Birgu and Isla are a delight to walk around. If you start from Birgu’s waterfront, there’s a wonderful seaside promenade that takes you past knight-era forts and luxurious yachts. Then, climb the twisting streets of Isla all the way to Gardjola Gardens, where you’ll see the Gardjola Watchtower, one of Malta’s symbols, and a view over Valletta and the Grand Harbour that rivals the one from Barakka Gardens.
After that, head into the backstreets – the Three Cities are a quieter, less touristy version of Valletta, with the same stunning Baroque architecture but only a trickle of tourists. Wander around the atmospheric alleyways of Birgu, lined with potted plants, or sit down at one of Isla’s bars to chat with the locals. The cruise ship crowds will feel a world away.

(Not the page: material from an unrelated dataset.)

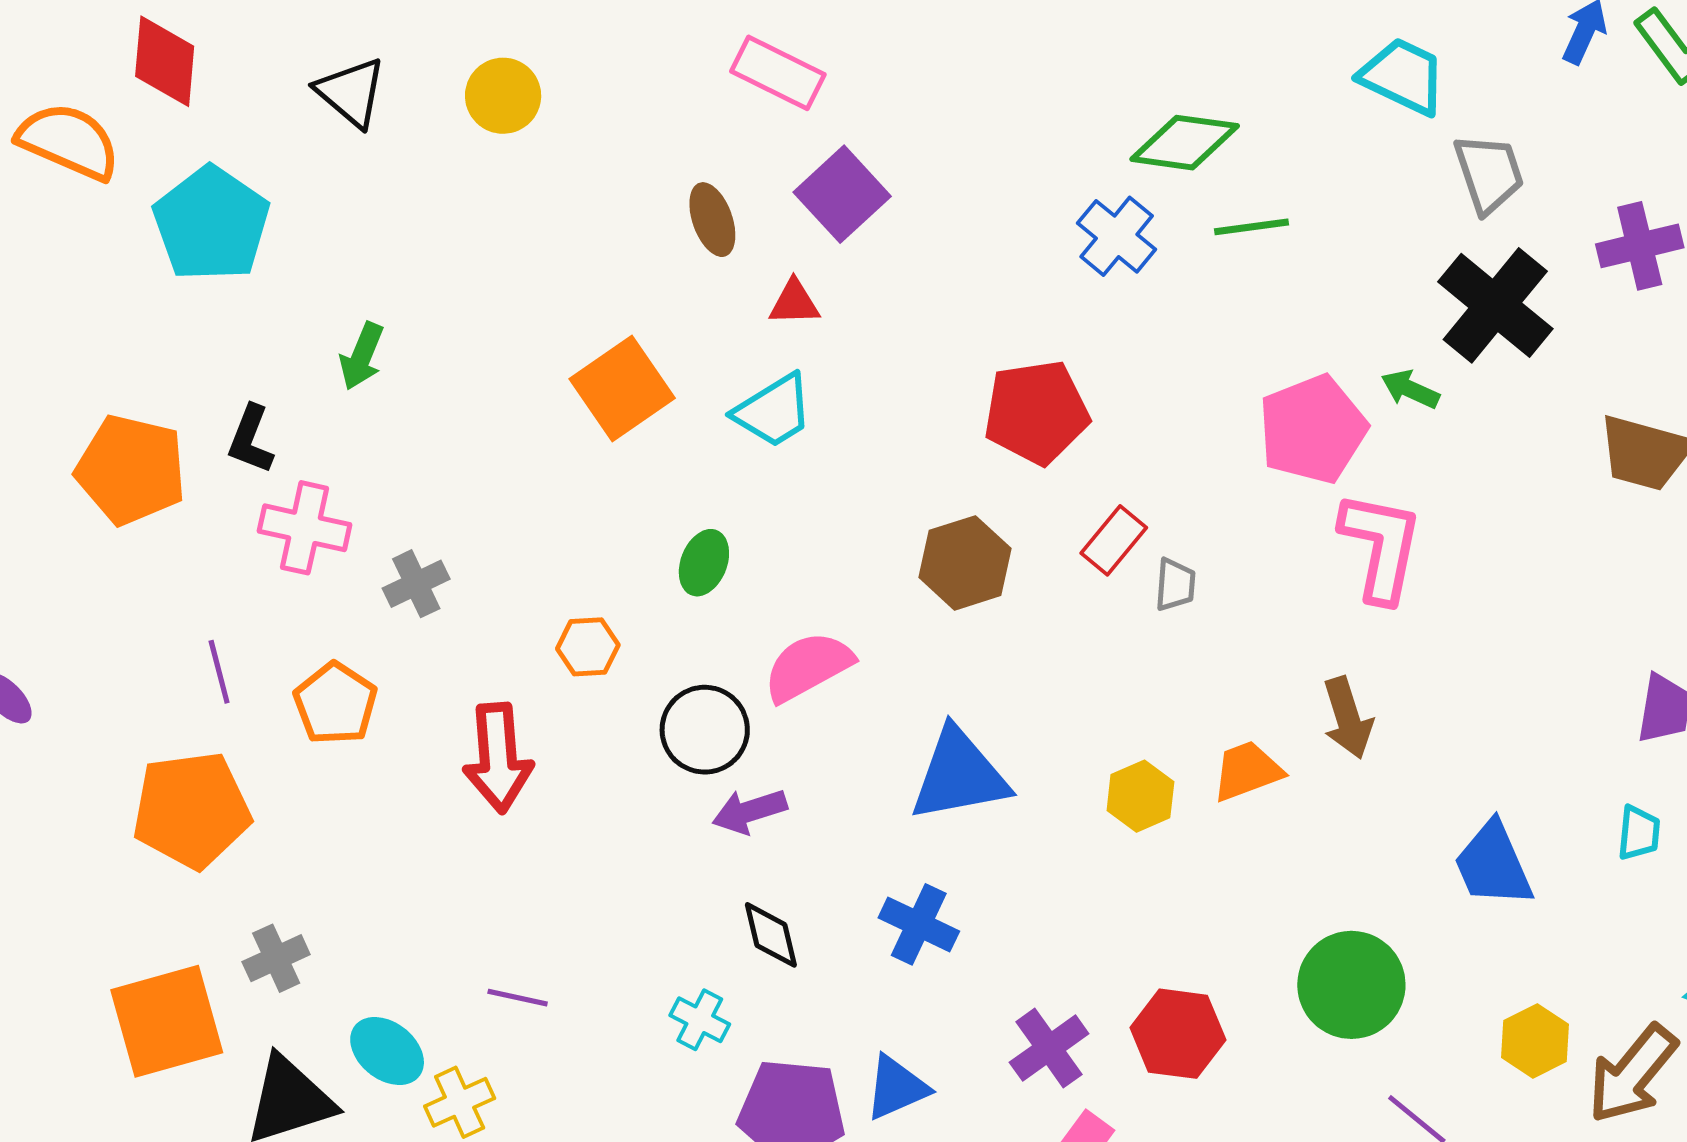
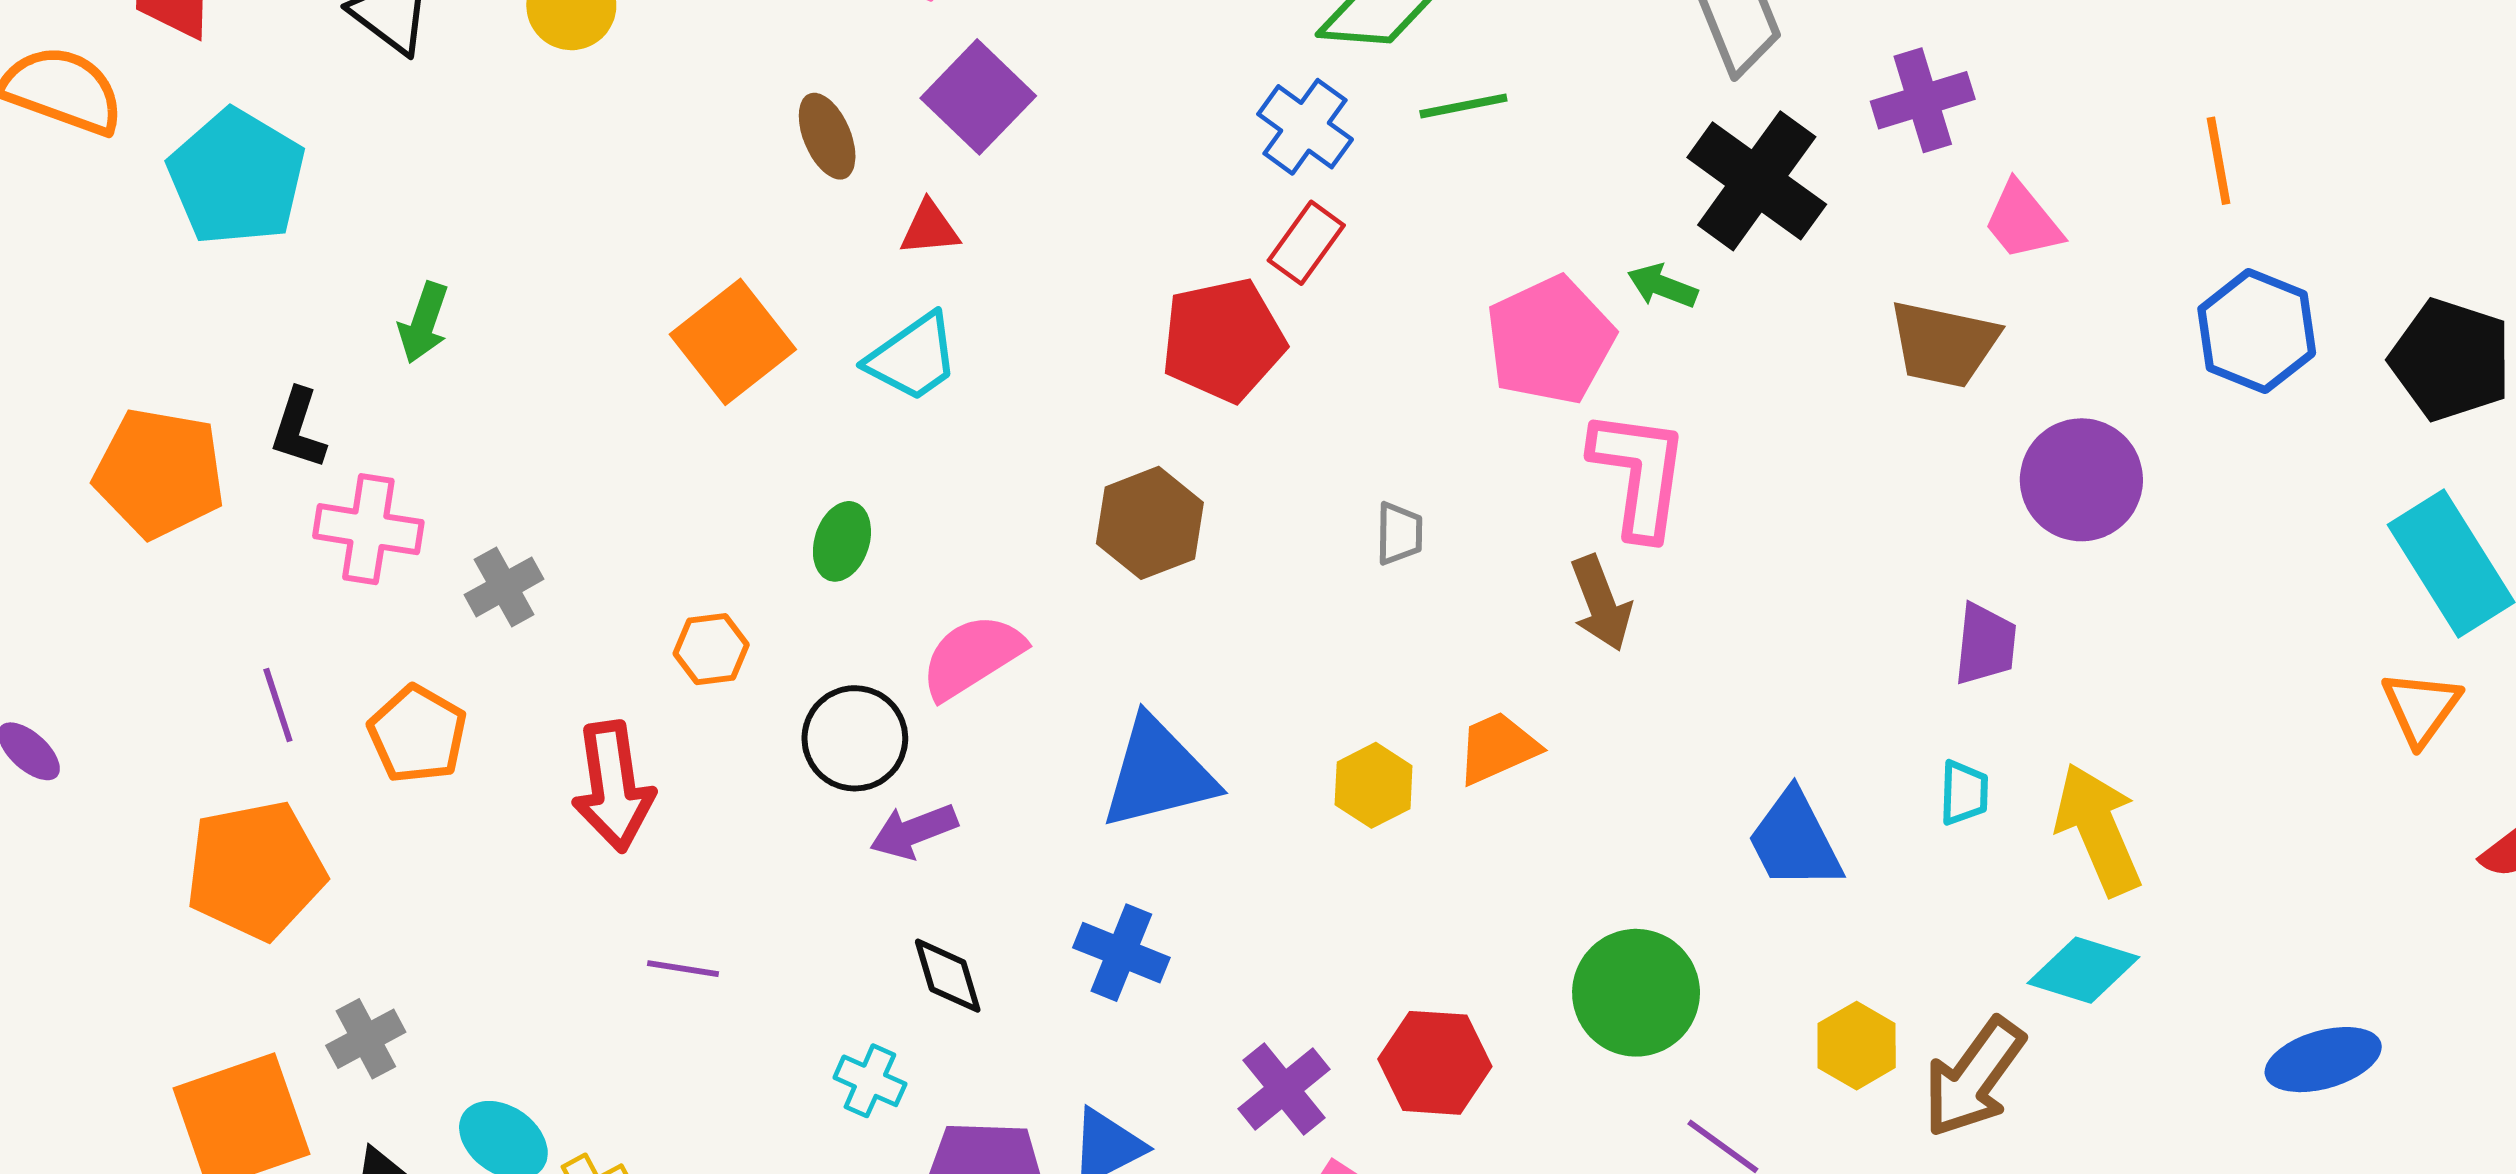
red rectangle: (1114, 540) -> (1306, 243), moved
brown arrow: (1348, 718) -> (1601, 603), moved
purple line: (518, 998) -> (683, 969), moved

How to get to the Three Cities
From Valletta take buses number 2 and X7 to Birgu and 1 to Isla. From Sliema and other destinations, change in Valletta first. You can also take a ferry to Birgu from the Grand Harbour in Valletta, which costs €1.50 one way and €2.80 return.
The Southern Malta region is also home to stunning sights. Here’s a quick list, with some info on how to get there by public transport:
- Marsaxlokk – a seaside town famous for its harbour filled with colourful luzzu, and for its many seafood restaurants. Take bus 81 and 85 from Valletta.
- Tarxien – one of the best examples of prehistoric temples on the island. Take bus 81 and 85 from Valletta.
- Blue Grotto – a natural rock arch surrounded by dozens of sea caves. Take bus 71 from Valletta.
And what about Gozo by public transport?
Gozo can be reached by ferry from Cirkewwa, on the northern end of Malta. Take buses number 41 and 42 from Valletta to the ferry terminal, or X1 if you’re coming straight from the airport. It will take over an hour so plan accordingly.
Ferries depart every 45 mins and take about 20 minutes to cross. The return ticket costs €4.65. You only pay when you return from Gozo.